Al-Haddad was confirmed as having been killed alongside his wife and daughter. Katz accused him of planning the attack against southern Israel on October 7 2023, and of killing and detaining dozens of Israelis. He also said al-Haddad had refused to implement the agreement led by US President Donald Trump, particularly the clause requiring Hamas to be disarmed and for Gaza to be stripped of its weapons.
Al-Haddad’s killing has put Hamas’s disarmament back under the spotlight. Some think he was the main obstacle to disarmament, raising the prospect that the US-Israeli agreement could now pass. But, in killing him, has Israel really forced through its disarmament demand?
Since the start of the war, Israel has accused several Hamas military leaders of planning and carrying out the October 7 attacks and has moved to assassinate them one by one, announcing the killing of most members of the Qassam Brigades’ military council. But al-Haddad’s name continued to be cited, with Israel accusing him of refusing to release Israelis except through exchange deals.
After a ceasefire in October 2025, Israel insisted that Hamas disarm. Hamas said it would only disarm if this coincided with the full withdrawal of the Israeli army, which still controls more than 60% of the Gaza Strip, an area of 365 square kilometres. Hamas also stipulated the entry of the national committee formed by the Board of Peace Council to take over governance in parallel with disarmament and the army’s withdrawal, to avoid a security vacuum in Gaza during implementation.
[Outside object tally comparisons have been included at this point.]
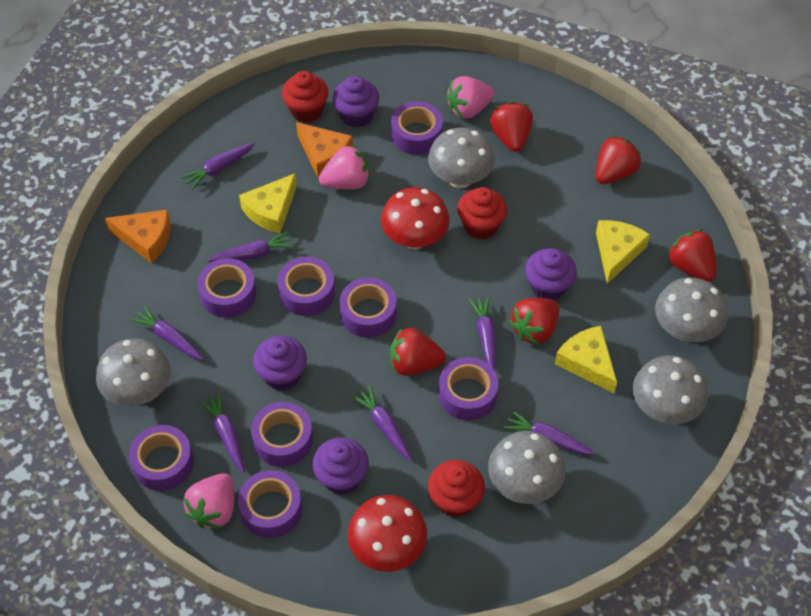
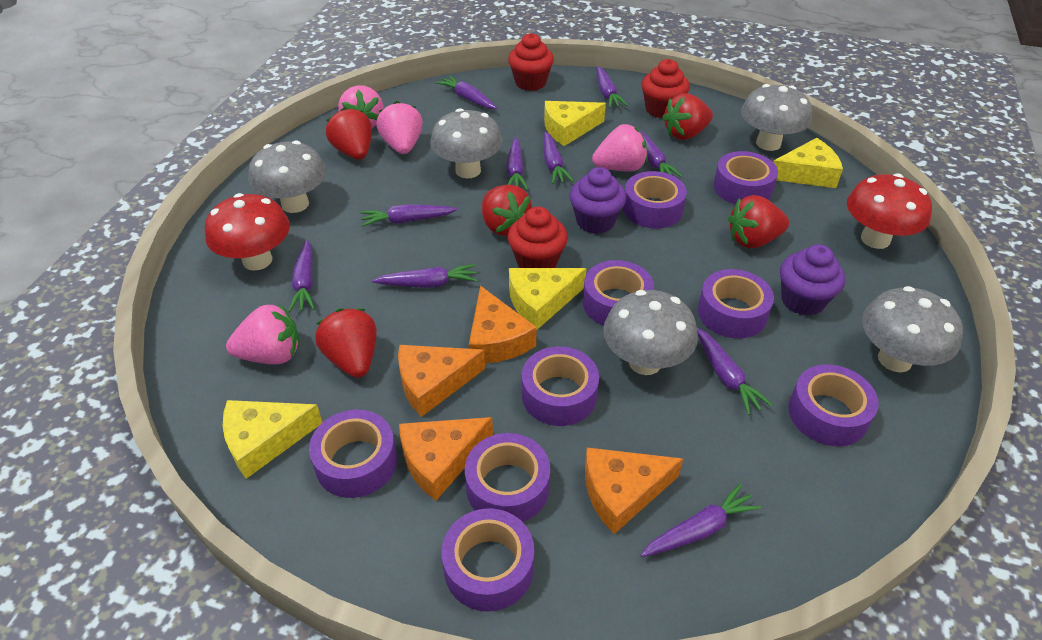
orange cheese: 2 -> 4
pink strawberry: 3 -> 4
purple carrot: 7 -> 10
purple cupcake: 4 -> 2
purple tape: 8 -> 9
yellow cheese: 3 -> 4

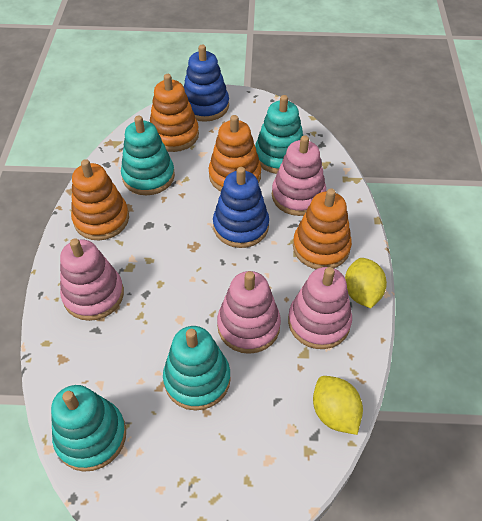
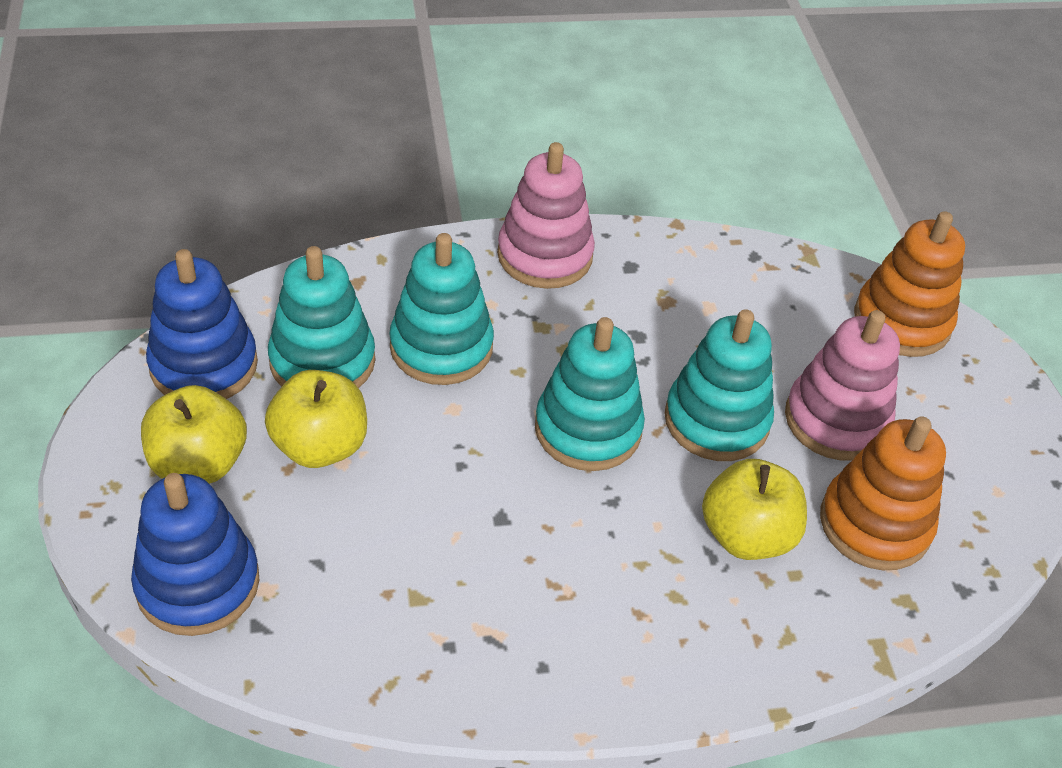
orange stacking toy: 4 -> 2
pink stacking toy: 4 -> 2
yellow apple: 0 -> 3
yellow lemon: 2 -> 0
Ideological cohesion resists Hamas disarmament demands
The Board of Peace position has slowly taken shape through statements by Trump and the council’s director, Nikolay Mladenov, demanding that Hamas hand over its weapons and withdraw from governing Gaza without preconditions. Some say al-Haddad was the major roadblock to getting the group to agree to surrendering its weapons.
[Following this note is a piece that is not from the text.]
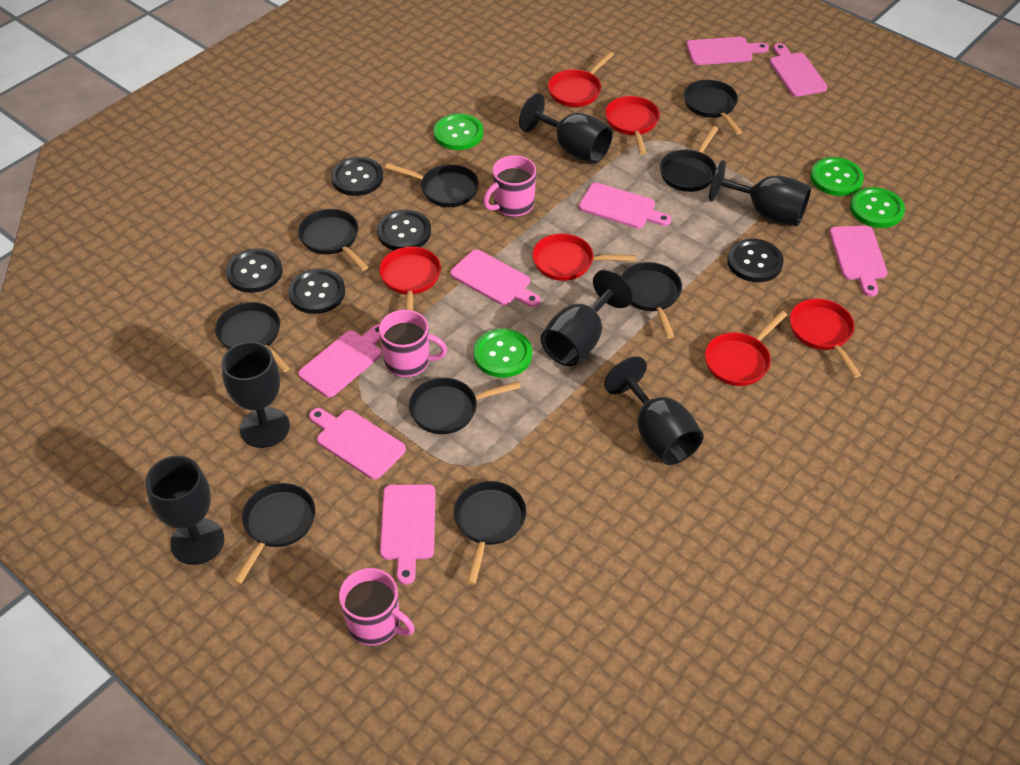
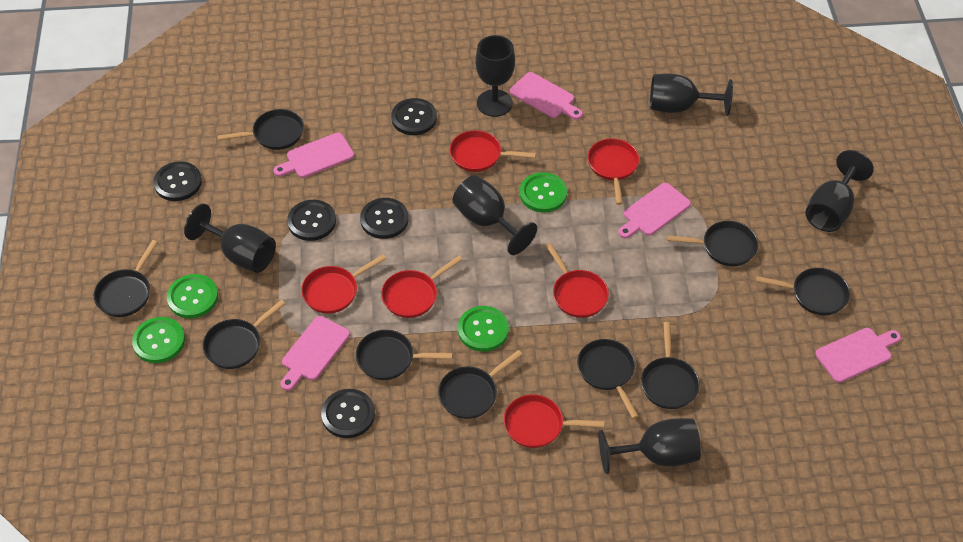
pink cutting board: 8 -> 5
pink mug: 3 -> 0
Hamas has mourned al-Haddad, condemning his killing as a deliberate Israeli strike without prior warning on a residential building inhabited by civilians. Mahitab al-Haddad, his elder sister, told Al Majalla that there had been earlier failed attempts on his life. She said her brother had not embraced armed struggle for liberation only to lay down his weapons, adding that he would often say the choice was between martyrdom and victory.
“They speak of a ceasefire and negotiations, yet on the ground, there is daily bombardment and gunfire that kills and wounds civilians and keeps people on the move,” she said. “So, where is the ceasefire? Where is this agreement they talk about, with its supposed phases of implementation?”
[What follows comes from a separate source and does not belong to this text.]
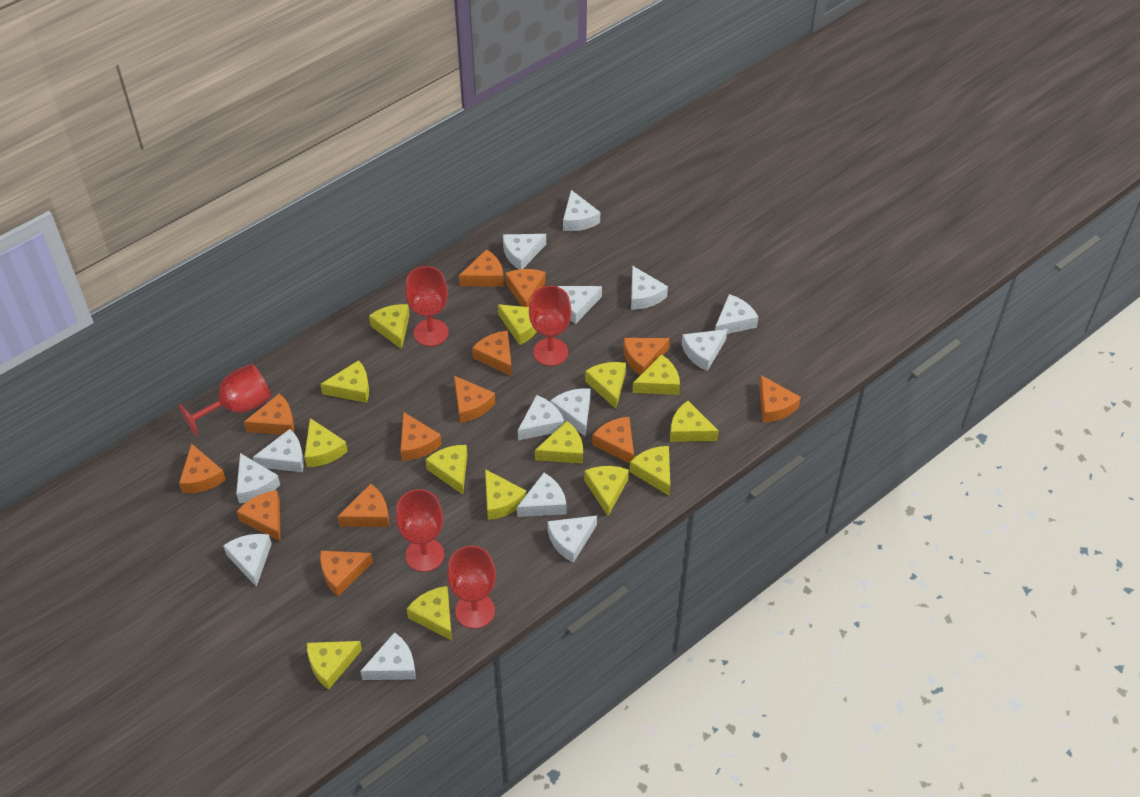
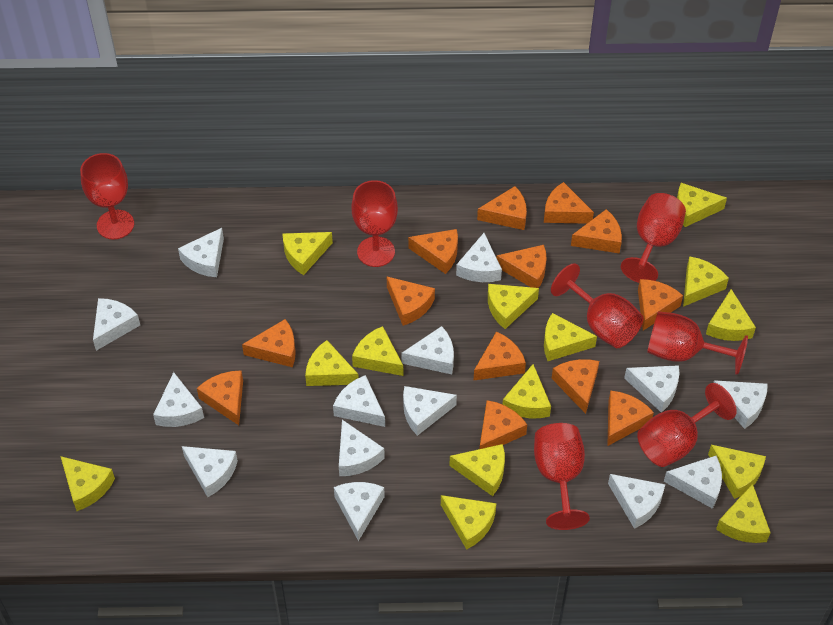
red goblet: 5 -> 7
Some might take his sister’s remarks as confirmation of reports about internal divisions within the movement, but the reality is less straightforward. After Mladenov met Hamas leaders and mediators from Egypt and Qatar, Hamas reportedly replied negatively to disarmament, which could have been the reason why Israel decided to target al-Haddad.

Institutional survival drives Hamas disarmament
Sufian Abu Zaida, a Palestinian writer and political analyst, told Al Majalla that no official in the Qassam Brigades in Gaza is believed to support disarmament, meaning that this stance was not confined solely to al-Haddad. The issue “is not because the weapons are regarded as sacred, nor simply because of their right to resist the occupation, but because arms now offer personal protection amid the chaos and the arming of militias that Israel has created and is equipping”.
Hamas disarmament blocked by external factors
Abu Zaida added that Israeli leaders, like al-Haddad, have no interest in implementing Trump’s plan, because it would require them to leave territory that they have no wish to leave. “For all its drawbacks from the Palestinian perspective, it would still compel Israel to withdraw its forces from the entire Gaza Strip and set in motion a reconstruction process it has been delaying, as it seeks to evade its obligations and blame Hamas and the Palestinians for obstructing implementation.”
Trump’s plan also envisages reunifying the Palestinian political system, with the national committee assuming responsibility for governing Gaza and overseeing reconstruction, followed by Palestinian elections. Mladenov recently urged Hamas to contest those elections as a political party after relinquishing control of Gaza. Abu Zaida argued that these steps cut against Israel’s interests, prompting it to shirk its obligations and fall back on convenient pretexts.
Leadership succession shapes Hamas disarmament path
In his assessment, al-Haddad’s assassination will not change realities in any meaningful way, either within Hamas or in Israel’s reaction. The future, he said, remains unclear and impossible to predict, particularly at this delicate stage, as Hamas is still holding internal elections to choose the head of its political bureau.
The contest is between its leader in Gaza, Khalil al-Hayya, who is also the head of Hamas’s negotiating team, and the former head of its political bureau, Khaled Mashal. The outcome, he added, will have a major impact on Hamas’s direction and choices in the next phase, unless Israel assassinates yet more leaders.